(Testo riportato):
'''
Anno XX, n. 226
dicembre 2024
 
In primo piano
I magistrati Salvini, Tamburino
e Condorelli sul “Golpe Borghese”
Il saggio di Fulvio Mazza, edito da Pellegrini,
al centro dell’evento. Ne esce male Andreotti
di Giulia Condorelli
Il libro di Fulvio Mazza (Il Golpe Borghese. Quarto grado di giudizio. La leadership di Gelli, il golpista Andreotti, i depistaggi della “Dottrina Maletti”, Pellegrini editore, pp. 304) lo scorso 26 ottobre è stato al centro di una fitta discussione svoltasi tra autorevoli magistrati e un pubblico molto interessato.
La location è stata la bella Verona, nello specifico Libre! una libreria moderna all’interno della quale si avverte un intenso odore di cultura, anzi di culture. Un luogo che affascina anche per la sua collocazione all’interno della romantica città veneta, esattamente nel cuore di quella che i veronesi chiamano “Veronetta”, la zona che dal Teatro Romano porta fino al quartiere universitario. Una libreria indipendente, caratterizzata da un ricco assortimento di nuove pubblicazioni. Un vero e proprio emporio culturale, con un fitto calendario di iniziative pubbliche.
Quando, nello scorso mese di febbraio, ci siamo recati nella libreria e abbiamo mostrato a Lia – la titolare – il libro sul Golpe Borghese, del giornalista e saggista Fulvio Mazza, ne è rimasta subito colpita e ha voluto approfondire la questione. Inoltre, leggendo che l’autore è anche direttore dell’Agenzia letteraria Bottega editoriale, che è, tra l’altro, l’editrice della presente rivista (riguardo alla quale dobbiamo dichiarare, e lo facciamo ben volentieri, il nostro conflitto d’interessi), Lia ha immediatamente avanzato la proposta di organizzare una presentazione nella sua libreria.
Così, è sorto il dibattito sul Golpe Borghese e sul golpismo degli anni Settanta.
A relazionare sono stati tre prestigiosi magistrati: Nino Condorelli, Guido Salvini e Giovanni Tamburino.
Con un sagace utilizzo delle tecnologie informatiche, è stato acquisito il pensiero di tutti e tre, superando gli ostacoli logistici.
'''
(Dati forniti):
'''
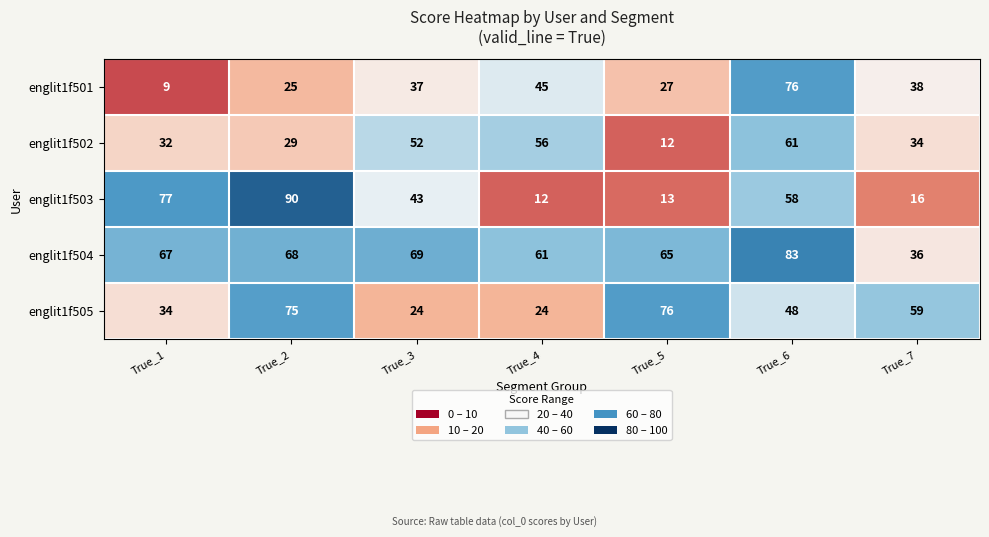

Which category has the highest value across all series?

True_2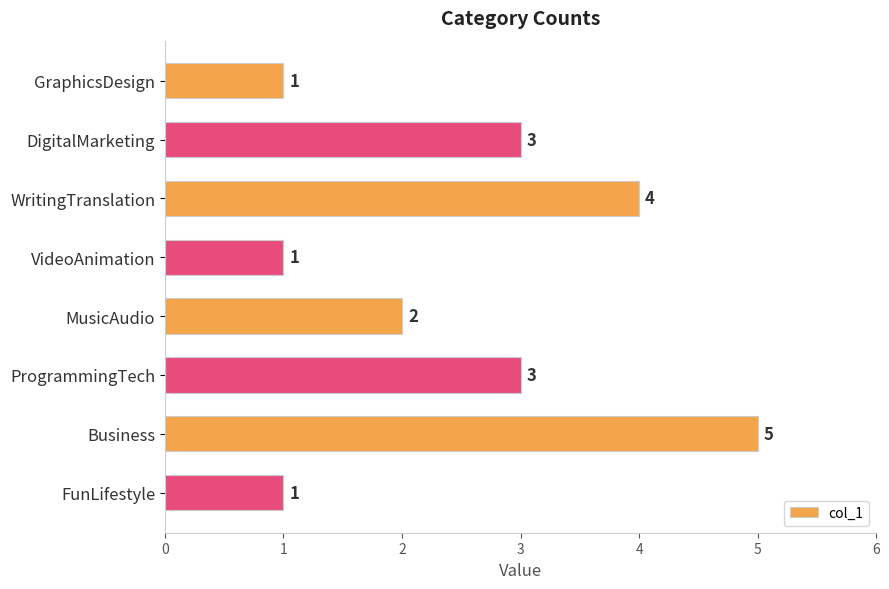

What is the ratio of the value at GraphicsDesign to the value at ProgrammingTech?

0.3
'''
(Richiesta di lavoro A): Indica se ciascuna delle seguenti affermazioni concorda con l'articolo sul Golpe Borghese, rispondendo sì o no e citando alla lettera le parole dell'articolo che lo stabiliscono: (i) il libro di Fulvio Mazza conta 304 pagine; (ii) i magistrati che hanno relazionato erano quattro; (iii) il libro è stato mostrato a Lia nel mese di marzo.
(Richiesta di lavoro B): Trascrivi fedelmente il passo dell'articolo sul Golpe Borghese che comincia con "Quando, nello scorso" e prosegue fino a "e Giovanni Tamburino.".
(Richiesta di lavoro C): Prosegui l'articolo sul Golpe Borghese a partire dall'ultima frase riportata.

(Esito del compito A):
(i) Sì: "Pellegrini editore, pp. 304".
(ii) No: "A relazionare sono stati tre prestigiosi magistrati".
(iii) No: "Quando, nello scorso mese di febbraio, ci siamo recati nella libreria e abbiamo mostrato a Lia – la titolare – il libro".

(Esito del compito B):
Quando, nello scorso mese di febbraio, ci siamo recati nella libreria e abbiamo mostrato a Lia – la titolare – il libro sul Golpe Borghese, del giornalista e saggista Fulvio Mazza, ne è rimasta subito colpita e ha voluto approfondire la questione. Inoltre, leggendo che l’autore è anche direttore dell’Agenzia letteraria Bottega editoriale, che è, tra l’altro, l’editrice della presente rivista (riguardo alla quale dobbiamo dichiarare, e lo facciamo ben volentieri, il nostro conflitto d’interessi), Lia ha immediatamente avanzato la proposta di organizzare una presentazione nella sua libreria.
Così, è sorto il dibattito sul Golpe Borghese e sul golpismo degli anni Settanta.
A relazionare sono stati tre prestigiosi magistrati: Nino Condorelli, Guido Salvini e Giovanni Tamburino.

(Esito del compito C):
Il primo intervento è stato quello di Guido Salvini (noto al grande pubblico per essere riuscito, grazie alle sue inchieste, ad accertare in modo ormai discusso sul piano storico-giudiziario la responsabilità dell'estrema destra per la strage di piazza Fontana) che ha aperto il dibattito con un importante excursus sul tema.
Più in generale, Salvini ha sottolineato l’importanza di rievocare questo pericolosissimo episodio storico proprio a Verona, poiché era stato uno dei centri nevralgici del neofascismo di quegli anni.
A Verona – ha evidenziato – sopravviveva un “humus neofascista” intenso e pericoloso. Questo in quanto la città portava ancora l’eco della Repubblica sociale italiana che a Verona, aveva dislocato diversi ministeri repubblichini tanto dal diventare una sorta di capitale della Rsi. E a Verona la continuità con l’estrema destra eversiva dura da allora fino ai giorni nostri. Nel merito del Golpe, Salvini ha parlato dell’importante e attivo ruolo svolto dal colonello veronese Amos Spiazzi e di come tali vicende siano ben delineate dal saggio di Mazza.
Ha poi ricordato come, nella notte tra il 7 e l’8 dicembre 1970, i congiurati si riunirono in diverse basi del territorio italiano, tutti pronti a dare l’assalto ai principali centri di potere dell’epoca.
Per riferirci solo alla Capitale: il Ministero dell’Interno (il più importante di tutti) e la Rai, come istituzioni. E il Presidente della Repubblica (Giuseppe Saragat) e il Capo della polizia (Angelo Vicari), come personalità istituzionali. Tutto era pronto, gli italiani accendendo la televisione avrebbero assistito alla presa del potere da parte dei militari, con conseguente abolizione delle libertà costituzionali e la creazione di un governo provvisorio che avrebbe salvato l’Italia dalla “sovversione rossa”.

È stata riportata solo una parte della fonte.